The B-cell-depleting therapy was also found to be superior to azathioprine when used as a maintenance therapy. However, serious infections and deaths with rituximab appeared to occur just as often as with Cytoxan or azathioprine.

Given that AAV patients ages 75 and older “are underrepresented in studies of rituximab,” the researchers wrote, this group’s likely outcomes and adverse events with the therapy’s use are largely unclear.

To address this, a team of researchers in France analyzed the demographic and clinical data of 93 people, 75 and older, with GPA or MPA who had received at least one infusion of rituximab as induction and/or maintenance therapy across 36 French hospitals.

Their data were obtained from the French Vasculitis Study Group database, between January 2000 and July 2018, and a call for observation sent to the study group members in June 2019.

Patients’ median age was 79.4 and 54.8% were women. More than half (55.9%) had a GPA diagnosis, while 44.1% had MPA.

A total of 30 patients (32.3%) received rituximab as an induction therapy, 27 (29%) were given the therapy as a maintenance regimen, and 36 (38.7%) received rituximab as both an induction and maintenance therapy.

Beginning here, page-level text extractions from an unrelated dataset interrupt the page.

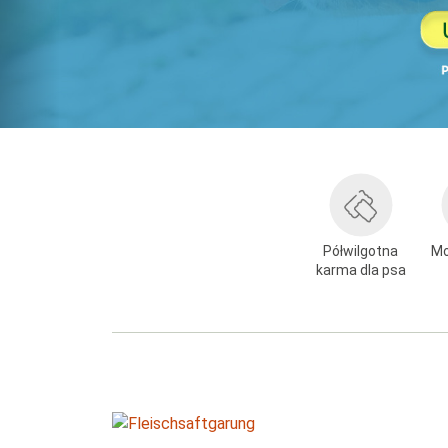
Półwilgotna
Mo
karma dla psa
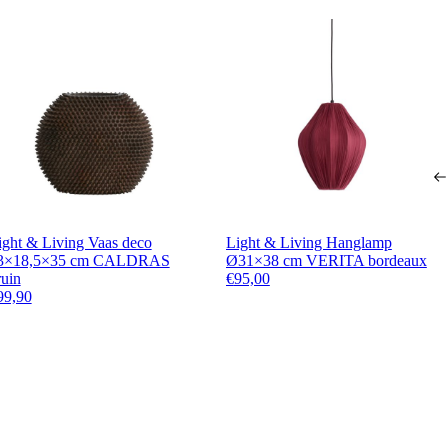
ight & Living Vaas deco
Light & Living Hanglamp
3×18,5×35 cm CALDRAS
Ø31×38 cm VERITA bordeaux
ruin
€
95,00
99,90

The induction regimen consisted of four weekly infusions of rituximab (375 mg per square meter of body surface area) or two infusions of 1,000 mg given two weeks apart, plus high-dose glucocorticoids, starting at an initial daily dose of 1 mg/kg.

In addition to rituximab and glucocorticoids, 18 (27.3%) patients received at least one additional immunosuppressive treatment.

The maintenance regimen consisted of four to five infusions of 500 mg of rituximab, spaced six months apart.

Maintenance vs. induction therapy in older adults

Over a median follow-up of 2.3 years, 57 (86.4%) of the 66 patients given rituximab as an induction therapy achieved remission, and two (3%) experienced relapses, meaning AAV symptoms returned after a period of improvement.

During the six months following the first rituximab infusion as an induction therapy, 13 patients (19.7%) had serious infections, which were defined as those requiring hospitalization or intravenous (into-the-vein) antibiotics, or causing death.

This translated into 46.6 serious infections per 100 patient-years, meaning there would be 46.6 cases of serious infections among 100 patients over one year of induction therapy.

Fewer patients experienced serious infections during maintenance therapy with rituximab: nine out of 63 (14.3%) within 28 months, or slightly over two years. This reflected a rate of 8.4 serious infections per 100 patient-years, which was significantly lower than that for induction therapy.

More than half (54.5%) of the total 22 serious infections reported were caused by Gram-negative bacteria, a group of bacteria that are becoming increasingly resistant to most available antibiotics.

“Most infections reflected … immunodeficiency and occurred during the first months of induction therapy, which could suggest involvement of the concomitant high dose of glucocorticoids,” the researchers wrote.

More deaths were reported when rituximab was used as an induction therapy, in combination with high-dose glucocorticoids, than when used as a maintenance therapy (19.7 vs. 5.3 deaths per 100 patient-years).

“These results suggest that rituximab therapy may be associated with disease remission and prevention of relapse in patients 75 years and older but that efforts focused on reducing infections during induction therapy are needed,” the researchers wrote.

Such efforts “might focus on finding the best induction regimen to reduce infections without limiting benefits in this population, including evaluation of decreased glucocorticoid regimens specifically among older patients with ANCA-associated vasculitis,” they concluded.